Filter these entries so that only lines with the word "both" remain.
═══ LISTED RECORDS
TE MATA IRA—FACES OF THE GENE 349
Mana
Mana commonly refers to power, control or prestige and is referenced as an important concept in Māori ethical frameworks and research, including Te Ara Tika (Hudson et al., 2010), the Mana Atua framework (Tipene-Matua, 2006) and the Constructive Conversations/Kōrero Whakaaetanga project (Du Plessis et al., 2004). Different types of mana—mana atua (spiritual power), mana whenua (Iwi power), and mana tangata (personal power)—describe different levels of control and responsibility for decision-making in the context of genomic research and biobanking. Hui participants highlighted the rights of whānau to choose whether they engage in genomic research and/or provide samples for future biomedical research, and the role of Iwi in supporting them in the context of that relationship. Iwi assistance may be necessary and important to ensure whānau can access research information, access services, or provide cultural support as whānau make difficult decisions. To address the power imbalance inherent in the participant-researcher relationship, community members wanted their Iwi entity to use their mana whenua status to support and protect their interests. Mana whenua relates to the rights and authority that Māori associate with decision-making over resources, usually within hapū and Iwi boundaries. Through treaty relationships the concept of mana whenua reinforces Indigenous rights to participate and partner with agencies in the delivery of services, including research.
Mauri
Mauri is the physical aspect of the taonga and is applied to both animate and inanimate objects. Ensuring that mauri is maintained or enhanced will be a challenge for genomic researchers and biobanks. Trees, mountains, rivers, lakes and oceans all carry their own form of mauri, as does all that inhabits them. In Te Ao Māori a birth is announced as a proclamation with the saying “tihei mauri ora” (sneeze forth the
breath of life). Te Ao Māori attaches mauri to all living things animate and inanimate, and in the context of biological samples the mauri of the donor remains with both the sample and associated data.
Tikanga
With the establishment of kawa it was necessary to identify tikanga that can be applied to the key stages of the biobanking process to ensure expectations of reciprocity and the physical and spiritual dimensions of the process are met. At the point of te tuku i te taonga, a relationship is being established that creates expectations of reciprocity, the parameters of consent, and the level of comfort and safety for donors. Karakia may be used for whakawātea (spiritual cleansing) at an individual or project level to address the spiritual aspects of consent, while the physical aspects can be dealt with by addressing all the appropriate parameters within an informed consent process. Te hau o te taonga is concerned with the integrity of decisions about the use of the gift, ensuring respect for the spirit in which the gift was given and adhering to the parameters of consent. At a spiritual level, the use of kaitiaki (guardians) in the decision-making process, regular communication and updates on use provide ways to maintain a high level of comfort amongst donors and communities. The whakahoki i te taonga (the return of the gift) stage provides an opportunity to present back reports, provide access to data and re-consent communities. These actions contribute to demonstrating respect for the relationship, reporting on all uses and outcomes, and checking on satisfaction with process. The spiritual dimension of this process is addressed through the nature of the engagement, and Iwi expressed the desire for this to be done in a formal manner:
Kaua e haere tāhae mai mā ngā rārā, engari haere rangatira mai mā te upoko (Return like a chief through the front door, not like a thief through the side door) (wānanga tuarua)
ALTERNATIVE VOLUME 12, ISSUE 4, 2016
══════
** WRITTEN ANSWER **
Mauri is the physical aspect of the taonga and is applied to both animate and inanimate objects. Ensuring that mauri is maintained or enhanced will be a challenge for genomic researchers and biobanks. Trees, mountains, rivers, lakes and oceans all carry their own form of mauri, as does all that inhabits them. In Te Ao Māori a birth is announced as a proclamation with the saying “tihei mauri ora” (sneeze forth the
breath of life). Te Ao Māori attaches mauri to all living things animate and inanimate, and in the context of biological samples the mauri of the donor remains with both the sample and associated data.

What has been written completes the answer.